The first elections of which I have any memory are those of 1964 and 1966, when Harold Wilson ended 'thirteen years of Tory misrule'. That wasn't his only good line - I particularly liked the one about the 'white heat of the technological revolution'. I would have voted for him, if I hadn't been too young - although I knew better by 1970, when I was no longer so young.

One of the other big issues of the time was the re-nationalisation of the steel industry, an election promise which was implemented by Wilson. Nationalisation then was about taking state control of 'the commanding heights of the economy' - and it was intended to benefit the taxpayer. All very different from the 2008 version of nationalisation.

In my mind, the shift happened under the Heath government between 1970 and 1974, when the failing aero engine company, Rolls Royce was temporarily taken into public ownership.
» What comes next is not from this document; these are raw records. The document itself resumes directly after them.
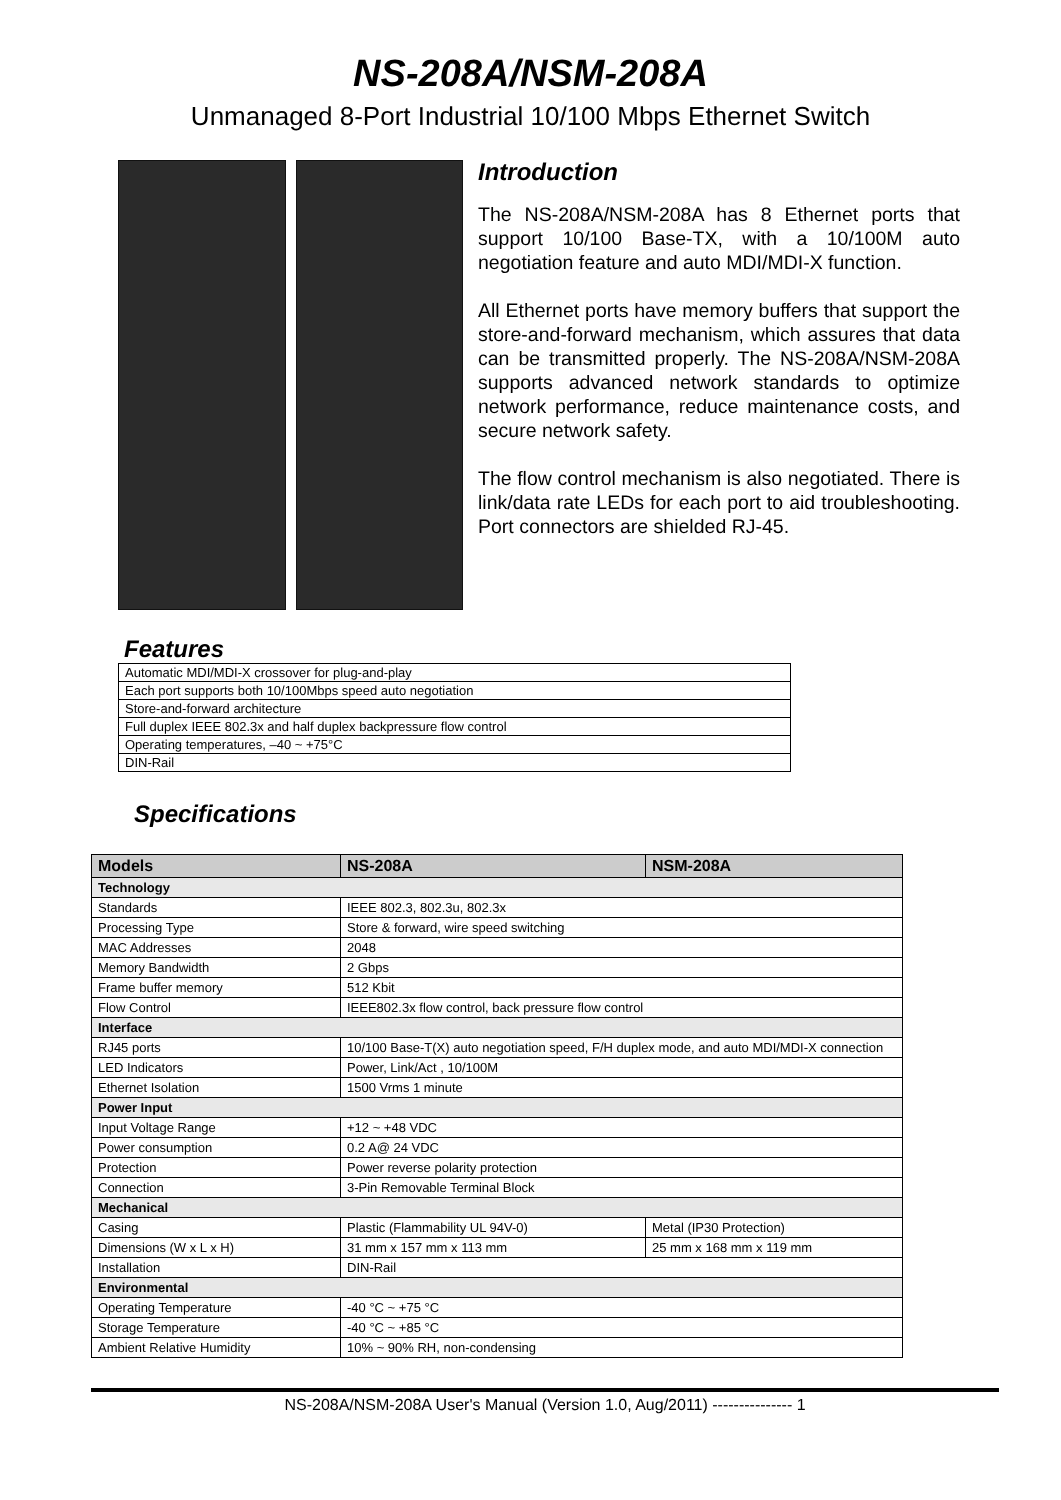NS-208A/NSM-208A
Unmanaged 8-Port Industrial 10/100 Mbps Ethernet Switch
Introduction
The NS-208A/NSM-208A has 8 Ethernet ports that support 10/100 Base-TX, with a 10/100M auto negotiation feature and auto MDI/MDI-X function.
All Ethernet ports have memory buffers that support the store-and-forward mechanism, which assures that data can be transmitted properly. The NS-208A/NSM-208A supports advanced network standards to optimize network performance, reduce maintenance costs, and secure network safety.
The flow control mechanism is also negotiated. There is link/data rate LEDs for each port to aid troubleshooting. Port connectors are shielded RJ-45.
Features
| Automatic MDI/MDI-X crossover for plug-and-play |
| Each port supports both 10/100Mbps speed auto negotiation |
| Store-and-forward architecture |
| Full duplex IEEE 802.3x and half duplex backpressure flow control |
| Operating temperatures, –40 ~ +75°C |
| DIN-Rail |
Specifications
| Models | NS-208A | NSM-208A |
| --- | --- | --- |
| Technology | | |
| Standards | IEEE 802.3, 802.3u, 802.3x | |
| Processing Type | Store & forward, wire speed switching | |
| MAC Addresses | 2048 | |
| Memory Bandwidth | 2 Gbps | |
| Frame buffer memory | 512 Kbit | |
| Flow Control | IEEE802.3x flow control, back pressure flow control | |
| Interface | | |
| RJ45 ports | 10/100 Base-T(X) auto negotiation speed, F/H duplex mode, and auto MDI/MDI-X connection | |
| LED Indicators | Power, Link/Act , 10/100M | |
| Ethernet Isolation | 1500 Vrms 1 minute | |
| Power Input | | |
| Input Voltage Range | +12 ~ +48 VDC | |
| Power consumption | 0.2 A@ 24 VDC | |
| Protection | Power reverse polarity protection | |
| Connection | 3-Pin Removable Terminal Block | |
| Mechanical | | |
| Casing | Plastic (Flammability UL 94V-0) | Metal (IP30 Protection) |
| Dimensions (W x L x H) | 31 mm x 157 mm x 113 mm | 25 mm x 168 mm x 119 mm |
| Installation | DIN-Rail | |
| Environmental | | |
| Operating Temperature | -40 °C ~ +75 °C | |
| Storage Temperature | -40 °C ~ +85 °C | |
| Ambient Relative Humidity | 10% ~ 90% RH, non-condensing | |
NS-208A/NSM-208A User's Manual (Version 1.0, Aug/2011) --------------- 1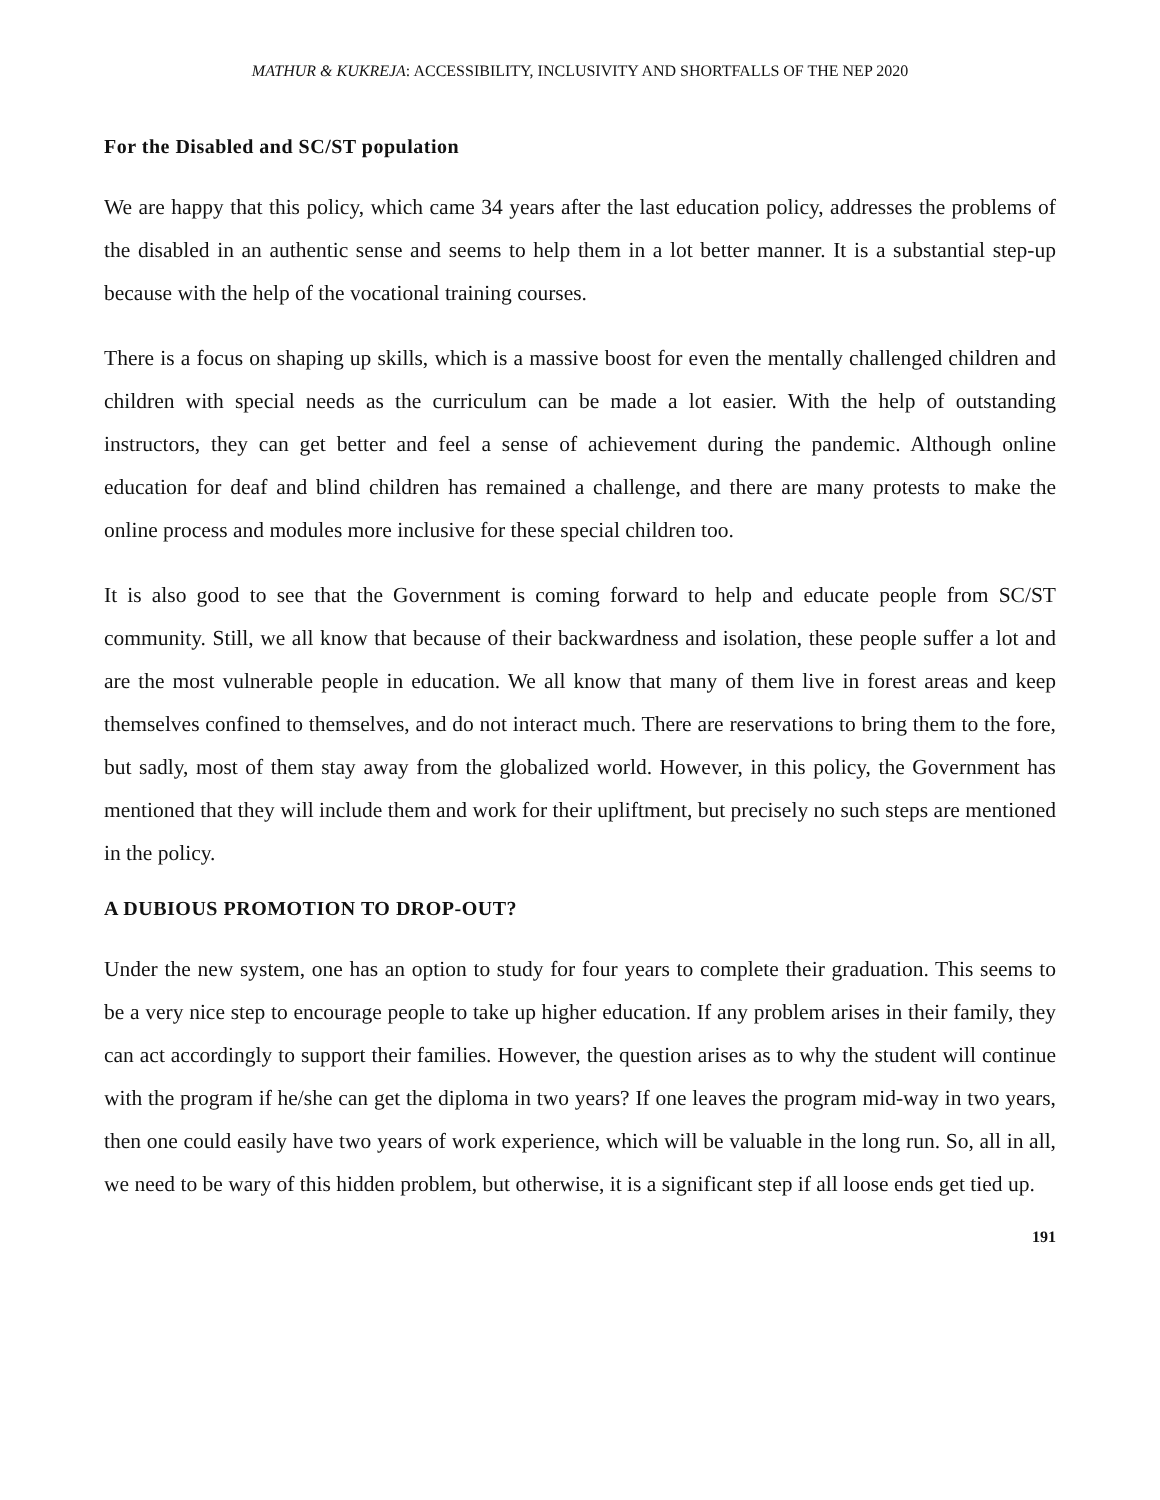MATHUR & KUKREJA: ACCESSIBILITY, INCLUSIVITY AND SHORTFALLS OF THE NEP 2020
For the Disabled and SC/ST population
We are happy that this policy, which came 34 years after the last education policy, addresses the problems of the disabled in an authentic sense and seems to help them in a lot better manner. It is a substantial step-up because with the help of the vocational training courses.
There is a focus on shaping up skills, which is a massive boost for even the mentally challenged children and children with special needs as the curriculum can be made a lot easier. With the help of outstanding instructors, they can get better and feel a sense of achievement during the pandemic. Although online education for deaf and blind children has remained a challenge, and there are many protests to make the online process and modules more inclusive for these special children too.
It is also good to see that the Government is coming forward to help and educate people from SC/ST community. Still, we all know that because of their backwardness and isolation, these people suffer a lot and are the most vulnerable people in education. We all know that many of them live in forest areas and keep themselves confined to themselves, and do not interact much. There are reservations to bring them to the fore, but sadly, most of them stay away from the globalized world. However, in this policy, the Government has mentioned that they will include them and work for their upliftment, but precisely no such steps are mentioned in the policy.
A DUBIOUS PROMOTION TO DROP-OUT?
Under the new system, one has an option to study for four years to complete their graduation. This seems to be a very nice step to encourage people to take up higher education. If any problem arises in their family, they can act accordingly to support their families. However, the question arises as to why the student will continue with the program if he/she can get the diploma in two years? If one leaves the program mid-way in two years, then one could easily have two years of work experience, which will be valuable in the long run. So, all in all, we need to be wary of this hidden problem, but otherwise, it is a significant step if all loose ends get tied up.
191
I still remember the little ditty of the day:

The People's flag is deepest blue
We're buying up Rolls Royce for you
But if it makes a profit then
We'll flog the b****** back again

This year we've seen probably the largest nationalisations in history as both the UK and US governments bail out large financial institutions at the taxpayers' expense. These are not nationalisations aimed at long-term benefits for the taxpayers; they are short term expedients, forced on governments because they simply cannot allow some institutions to fail.

I agree that the governments were left with little choice; they simply could not allow these companies to fail. We need to recognise, however, that these bail-outs must mark a very significant turning point in the way the economy is run. The argument for light or non-existent regulation, and for high rewards for successful companies and individuals, has long been based on the assumption that those who take risks should reap the rewards.

But what has now become clear is that, in some sectors of the economy at least, the risk is ultimately borne by us as taxpayers, not by the people making, or benefiting from, the bad decisions. I cannot think of a more graphic illustration of that than the news that the people in America who ran Lehman Brothers into the ground have had their bonuses protected as part of the takeover by Barclays.

Risk and reward is one long-standing principle – but there's another we should bear in mind; the one about paying the piper. If we as taxpayers are going to end up shouldering the risk, then I think we have every right to expect that governments will exert much more control over the activities which create the risk. For too long, governments have turned a blind eye to the insane way in which the financial markets have been turned into little more than casinos, where even the gamblers have often not understood the bets they've been placing.

And there's another thing that governments need to look at as well. Recent events have been driven in large measure by corporate and individual greed, and often highly short term greed at that. Would the temptation to take silly, excessive risks be as great if the rewards available for so doing were not themselves silly and excessive?